Megan Borns says Alice Maio Mackay's So Vam explores the link between vampires and queerness.
So Vam, directed and co-written by transgender filmmaker Alice Maio Mackay in her feature debut with Benjamin Pahl Robinson, follows Kurt (Xai), an out gay teenager in a conservative town. He dreams of moving to the city with his friend, Katie (Erin Paterson), to escape bullying and fulfill his dream of being a successful drag queen. Those dreams abruptly halt when a horrific old vampire, Landon (Chris Asimos), kidnaps and almost kills Kurt. His savior, April (Grace Hyland), a vampire herself, arrives just in time, quickly turning him.
Kurt must quickly find his footing as a vampire, leaving the life he once led behind. Empowered and confident since his transformation, Kurt, with his new friends, is immediately thrust into a frightening dilemma: the predatory Landon is still on the loose, creating new undead and threatening everyone in his path. Walking a tight line of feigned normalcy, Kurt must keep his loved ones safe while ridding the world of hatred—one abuser at a time.
Queerness has often been a subliminal message in vampire-centric films—more starkly depicted in The Hunger (1983) and the 60s and 70s in-vogue The Vampire Lovers (1970). Mackay's So Vam is another film that moves queer representation and themes into the inescapable forefront. At times coming off as clunky because of the frankly spoken exposition and strange pacing, it is nevertheless an excellent depiction of queerness in a positive and powerful light.
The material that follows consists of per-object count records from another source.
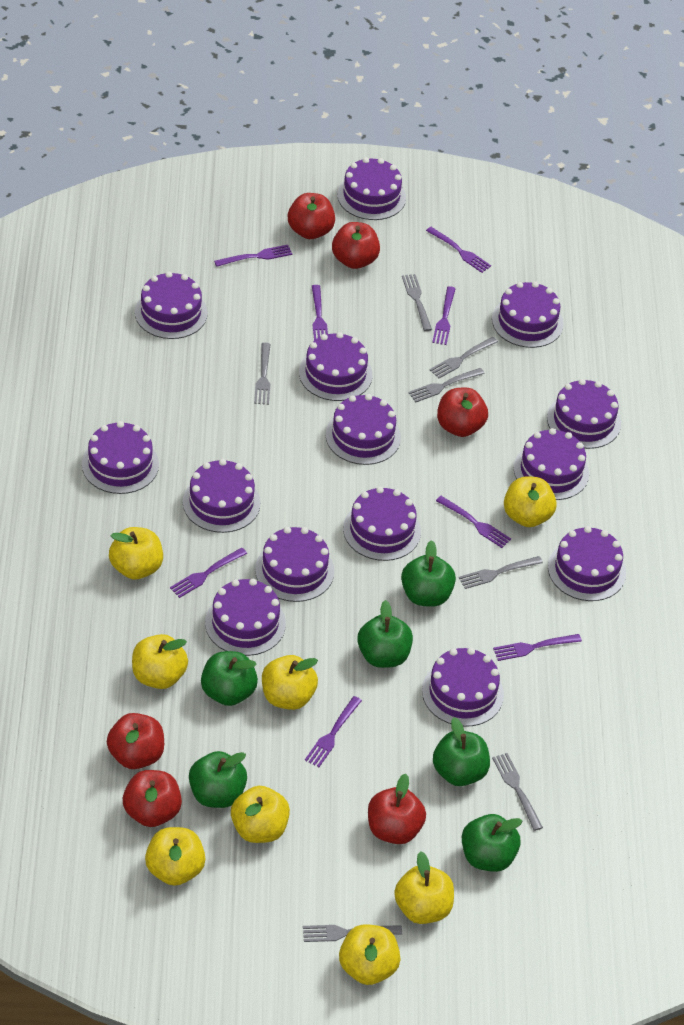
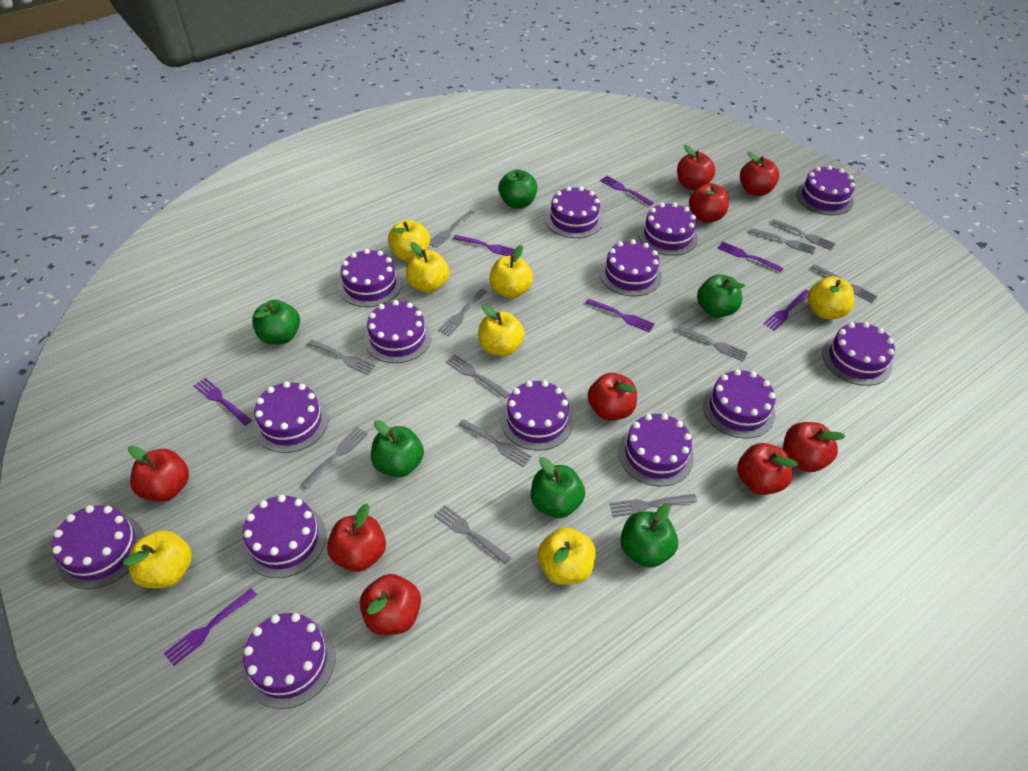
grey fork: [254,343,271,405] [303,925,402,942] [402,274,432,331] [408,368,484,402] [430,337,498,378] [459,556,543,589] [492,753,543,831] = 7 -> [301,427,368,489] [307,339,376,375] [429,210,475,248] [434,505,511,564] [438,289,488,336] [446,354,510,399] [458,419,532,467] [609,494,697,517] [675,325,748,362] [749,228,816,254] [771,219,836,250] [811,264,878,303] = 12
purple fork: [170,548,247,598] [214,245,292,267] [305,696,362,767] [312,285,328,340] [426,227,491,273] [432,286,456,345] [436,496,511,548] [493,634,582,661] = 8 -> [164,588,257,666] [194,378,252,425] [453,235,515,256] [586,299,655,332] [600,176,654,206] [717,241,784,272] [763,290,809,330] = 7
red apple: [107,713,164,769] [123,770,182,827] [288,193,335,239] [332,222,380,269] [368,774,426,844] [437,388,488,437] = 6 -> [128,446,189,502] [327,504,386,572] [360,574,421,635] [588,373,637,421] [677,145,715,190] [689,183,729,223] [737,443,798,495] [740,152,779,196] [783,422,846,472] = 9
yellow apple: [109,527,163,580] [132,634,188,689] [145,827,206,886] [231,786,290,843] [262,655,318,710] [339,925,401,985] [394,851,454,924] [504,476,557,527] = 8 -> [123,530,192,588] [388,220,430,261] [406,242,449,293] [479,305,525,357] [489,245,533,298] [538,527,596,585] [807,276,854,319] = 7

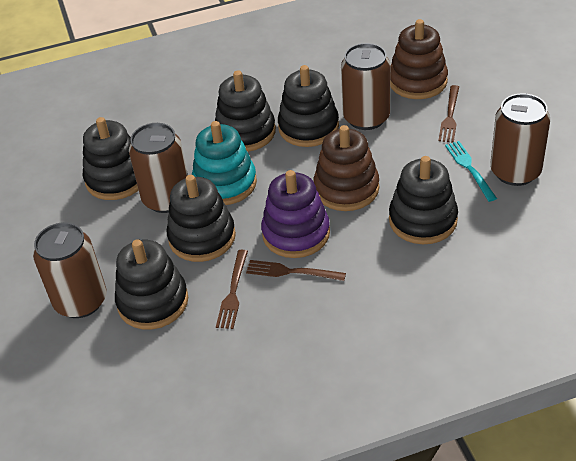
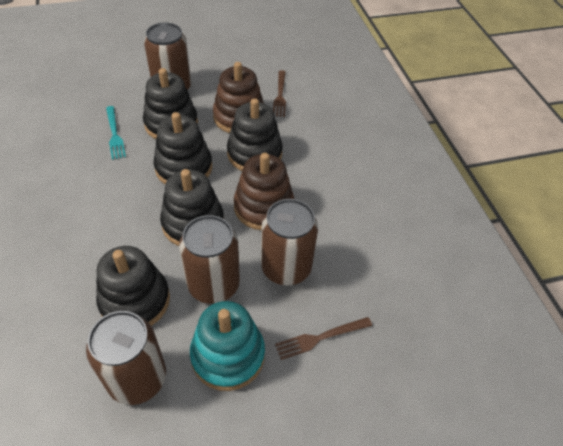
black stacking toy: [83,117,138,200] [115,239,188,330] [167,175,236,262] [215,70,276,152] [278,65,339,147] [389,156,458,244] = 6 -> [96,246,170,326] [143,68,198,139] [153,112,212,184] [160,169,224,246] [227,98,283,171] = 5
brown fork: [216,250,248,329] [246,260,346,281] [438,85,459,142] = 3 -> [273,70,286,117] [275,317,372,360] = 2
purple stacking toy: [261,170,330,258] = 1 -> none = 0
Plenty of films in the genre rely on themes concerning death and unfulfilled romance, but So Vam doesn’t even glance that way. Instead, making the living dead characters the most sympathetic, confident, and fleshed-out part of the story. Similarly, the drag queens depicted are well-regarded, diverse, essential to the plot, and offer stunning performances that excite. Mackay brings forward struggles that the queer community face and does so with a triumphant voice.
Queer themes set up the film's foundation, and the characters flesh it out. The majority of the characters are vampires, and Mackay does a fair job sharing the backgrounds, history, and motivation of the vampires. April is the primary source of history and discussion of vampire mechanics throughout the film. Appearing first as Kurt's savior, April then mysteriously shows up in a mundane scene in a bookshop, where she knowingly lectures at length about Bram Stoker's Dracula. Far from speculative, April discloses details about Stoker's queer inspiration for the character of the Count and the xenophobic depictions surrounding his writing. This direct scene is fascinating, in essence, carrying throughout the film's duration. While providing context and foreshadowing for the reveal and connection to queer elements, April's lecture lets us peek at her relationship with the famous "mythological" creature, thus adding depth to her character.
Additionally, there are many refreshingly pointed dialogues between characters about queerness and transness and the joy therein that the bookstore scene sets as a base for the rest of the story. The scene celebrates queerness while directly and abruptly condemning the bigots and abusers who violently disagree with a gruesome death. Thus, further driving the horror home.
In the way that many well-written feminist films discuss gaining confidence and strength in femininity, So Vam does with being queer. Only once Kurt is turned, girded with his new vampire strength and status among peers in the community, does he self-actualize into a confident person. There is no room for shame, and Kurt can now stand up to his conservative father (Brendan Cooney) and bullies at school.
While the vast majority of So Vam is well-written and executed, some blunders become apparent early on. Perhaps because many of the actors are new to their craft, the performances can be somewhat wooden and lacking in appropriate reactionary emotion. Hyland, in particular, seems to flatten any emotion into a too-calm, unflappable mask. Even when the climax approaches, the final meeting and battle between the younger vampires and Landon, April hardly shows her panic or dismay. That is not to say that Hyland is the only one. Most of the cast, from the drag queens in cameos offering carefully-rehearsed advice and even Xai at times, all have trouble making their lines feel organic.
We rely largely on dialogue for the tone because the cast has difficulty conveying urgency, camaraderie, or the development of feelings. This makes the otherwise fun watch fall a bit flat. So Vam experiences some pacing issues and the urgency of the action may be partly to blame. At some points, the cast seems to become distant from the action, like in Kurt’s first feeding. April and Kurt track down several abusers in a religious conversion camp to feed on, and as they plan their attack, they spend several moments of the scene just giving exposition that feels a bit out of place. Additionally, Kurt’s love interest, Andy (Tumelo Nthupi), is introduced late enough in the film to feel strange and like an afterthought adding to the stilted feel.
While the pacing and performances interfered somewhat with my enjoyment, the overarching message of gaining confidence in your true self resonates and is well executed. So Vam and Mackay deliver delightfully refreshing queer-focused horror.
So Vam is streaming exclusively on Shudder.